Where Kintaria fits, and where it doesn’t
Kintaria was built around exactly this problem: the medication list that should be shared, current, and visible to the whole family but in practice exists only in the primary caregiver’s head. The shared list in a Kintaria workspace updates for everyone at once — change a dose and your siblings, the doctor you’ve granted view access, and the aide working a shift all see it. Visit summaries flow into the same place, so a new prescription doesn’t get lost in the drive home.
The workspace also runs a safety scan as the list changes — flagging likely duplicates when two entries describe the same drug under different names, surfacing Beers-Criteria items, marking interactions worth asking the pharmacist about. It is not a substitute for the Comprehensive Medication Review; it keeps questions surfaced between reviews, so the cardiologist visit on Thursday isn’t the first time anyone notices the duplicate beta blocker.

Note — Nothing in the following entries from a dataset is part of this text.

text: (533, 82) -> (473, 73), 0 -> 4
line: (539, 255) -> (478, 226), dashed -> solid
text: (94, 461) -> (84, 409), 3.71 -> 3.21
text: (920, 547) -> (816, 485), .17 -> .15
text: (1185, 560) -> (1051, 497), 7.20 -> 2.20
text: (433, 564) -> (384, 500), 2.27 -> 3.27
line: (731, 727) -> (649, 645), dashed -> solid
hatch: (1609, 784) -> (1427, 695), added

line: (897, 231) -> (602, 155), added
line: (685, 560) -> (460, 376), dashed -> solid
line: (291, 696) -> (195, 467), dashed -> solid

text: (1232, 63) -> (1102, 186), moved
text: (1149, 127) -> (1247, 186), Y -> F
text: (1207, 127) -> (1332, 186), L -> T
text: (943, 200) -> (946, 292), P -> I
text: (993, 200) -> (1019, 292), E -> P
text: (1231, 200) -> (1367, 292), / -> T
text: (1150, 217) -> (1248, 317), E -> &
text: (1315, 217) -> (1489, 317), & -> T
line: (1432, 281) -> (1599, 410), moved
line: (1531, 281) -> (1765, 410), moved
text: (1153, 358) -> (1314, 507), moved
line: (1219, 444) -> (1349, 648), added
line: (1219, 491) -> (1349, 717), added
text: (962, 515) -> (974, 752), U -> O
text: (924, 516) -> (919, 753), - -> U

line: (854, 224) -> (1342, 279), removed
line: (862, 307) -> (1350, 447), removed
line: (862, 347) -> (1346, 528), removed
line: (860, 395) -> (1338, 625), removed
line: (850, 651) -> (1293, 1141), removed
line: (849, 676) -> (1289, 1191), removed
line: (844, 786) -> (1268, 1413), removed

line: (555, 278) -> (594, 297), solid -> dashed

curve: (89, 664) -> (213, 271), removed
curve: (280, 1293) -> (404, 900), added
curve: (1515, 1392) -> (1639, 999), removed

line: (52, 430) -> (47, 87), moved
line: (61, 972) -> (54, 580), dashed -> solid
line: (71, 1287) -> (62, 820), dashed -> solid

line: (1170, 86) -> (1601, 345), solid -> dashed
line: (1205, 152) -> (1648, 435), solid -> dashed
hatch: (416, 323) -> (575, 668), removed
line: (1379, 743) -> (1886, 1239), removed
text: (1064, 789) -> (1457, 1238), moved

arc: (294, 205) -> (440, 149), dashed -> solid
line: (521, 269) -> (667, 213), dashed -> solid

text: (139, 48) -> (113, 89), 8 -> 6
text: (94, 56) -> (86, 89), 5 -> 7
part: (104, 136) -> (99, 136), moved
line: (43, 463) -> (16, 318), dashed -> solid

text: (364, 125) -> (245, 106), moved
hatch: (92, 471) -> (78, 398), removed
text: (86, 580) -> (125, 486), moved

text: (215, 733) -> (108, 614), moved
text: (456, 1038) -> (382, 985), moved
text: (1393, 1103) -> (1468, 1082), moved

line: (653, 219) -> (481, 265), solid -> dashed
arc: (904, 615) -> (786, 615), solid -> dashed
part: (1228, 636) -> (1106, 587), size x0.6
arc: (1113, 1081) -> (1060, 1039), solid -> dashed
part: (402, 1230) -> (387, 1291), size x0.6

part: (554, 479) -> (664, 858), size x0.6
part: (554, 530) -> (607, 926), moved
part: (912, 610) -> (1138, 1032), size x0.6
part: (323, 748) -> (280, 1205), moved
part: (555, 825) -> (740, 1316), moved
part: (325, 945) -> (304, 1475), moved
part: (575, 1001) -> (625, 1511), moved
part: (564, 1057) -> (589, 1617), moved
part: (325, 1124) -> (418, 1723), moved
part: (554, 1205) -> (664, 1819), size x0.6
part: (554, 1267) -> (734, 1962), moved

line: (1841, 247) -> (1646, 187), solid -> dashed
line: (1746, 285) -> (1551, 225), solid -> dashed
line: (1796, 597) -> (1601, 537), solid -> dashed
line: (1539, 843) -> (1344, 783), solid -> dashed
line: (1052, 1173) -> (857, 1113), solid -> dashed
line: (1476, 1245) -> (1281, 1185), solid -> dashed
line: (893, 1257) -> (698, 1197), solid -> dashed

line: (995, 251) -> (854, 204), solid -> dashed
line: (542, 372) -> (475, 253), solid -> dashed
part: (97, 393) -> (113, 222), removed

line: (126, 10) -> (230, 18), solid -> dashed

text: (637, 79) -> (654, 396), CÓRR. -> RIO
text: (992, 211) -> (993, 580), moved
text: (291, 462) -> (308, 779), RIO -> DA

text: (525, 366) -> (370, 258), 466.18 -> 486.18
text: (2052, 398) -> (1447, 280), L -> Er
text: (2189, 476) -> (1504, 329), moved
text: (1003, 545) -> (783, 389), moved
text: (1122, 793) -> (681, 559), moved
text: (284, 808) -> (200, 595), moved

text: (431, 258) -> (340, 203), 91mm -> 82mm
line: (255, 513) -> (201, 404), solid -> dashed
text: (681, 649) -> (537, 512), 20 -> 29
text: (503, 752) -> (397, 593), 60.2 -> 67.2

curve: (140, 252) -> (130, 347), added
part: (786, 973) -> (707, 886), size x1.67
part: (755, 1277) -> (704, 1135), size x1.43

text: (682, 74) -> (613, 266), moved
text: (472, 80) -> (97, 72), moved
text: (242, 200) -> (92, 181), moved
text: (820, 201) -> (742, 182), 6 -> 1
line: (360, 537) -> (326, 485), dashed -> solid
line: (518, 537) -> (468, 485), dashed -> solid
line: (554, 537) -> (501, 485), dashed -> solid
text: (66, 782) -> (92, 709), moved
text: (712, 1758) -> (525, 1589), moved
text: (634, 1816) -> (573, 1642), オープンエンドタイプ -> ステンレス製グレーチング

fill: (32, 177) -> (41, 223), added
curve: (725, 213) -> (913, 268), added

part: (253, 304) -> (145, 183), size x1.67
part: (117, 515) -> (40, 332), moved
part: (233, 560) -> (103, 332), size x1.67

What we can’t do is replace the pharmacist, the geriatrician, or the brown-bag review. Software can flag what’s suspicious; it cannot do the clinical reasoning. That conversation belongs with the people who can write and unwrite prescriptions. For finding a geriatrician, a care manager, or a support group near you, the Family Caregiver Alliance (1-800-445-8106) and the Eldercare Locator (1-800-677-1116) are both free, real, and answer the phone.
One more thing
The most common reaction from families doing the brown-bag review for the first time is some version of: “She’s on what?” The list, written out, is almost always longer than anyone realized. Three medications quietly added over the past year. Two duplicates. A sample from a specialist visit nobody told the PCP about. A supplement her friend recommended that interacts with her blood thinner.
The medication list isn’t a chore. It’s the document the rest of the care plan depends on. Treat it that way and most of the worst outcomes in this article never happen.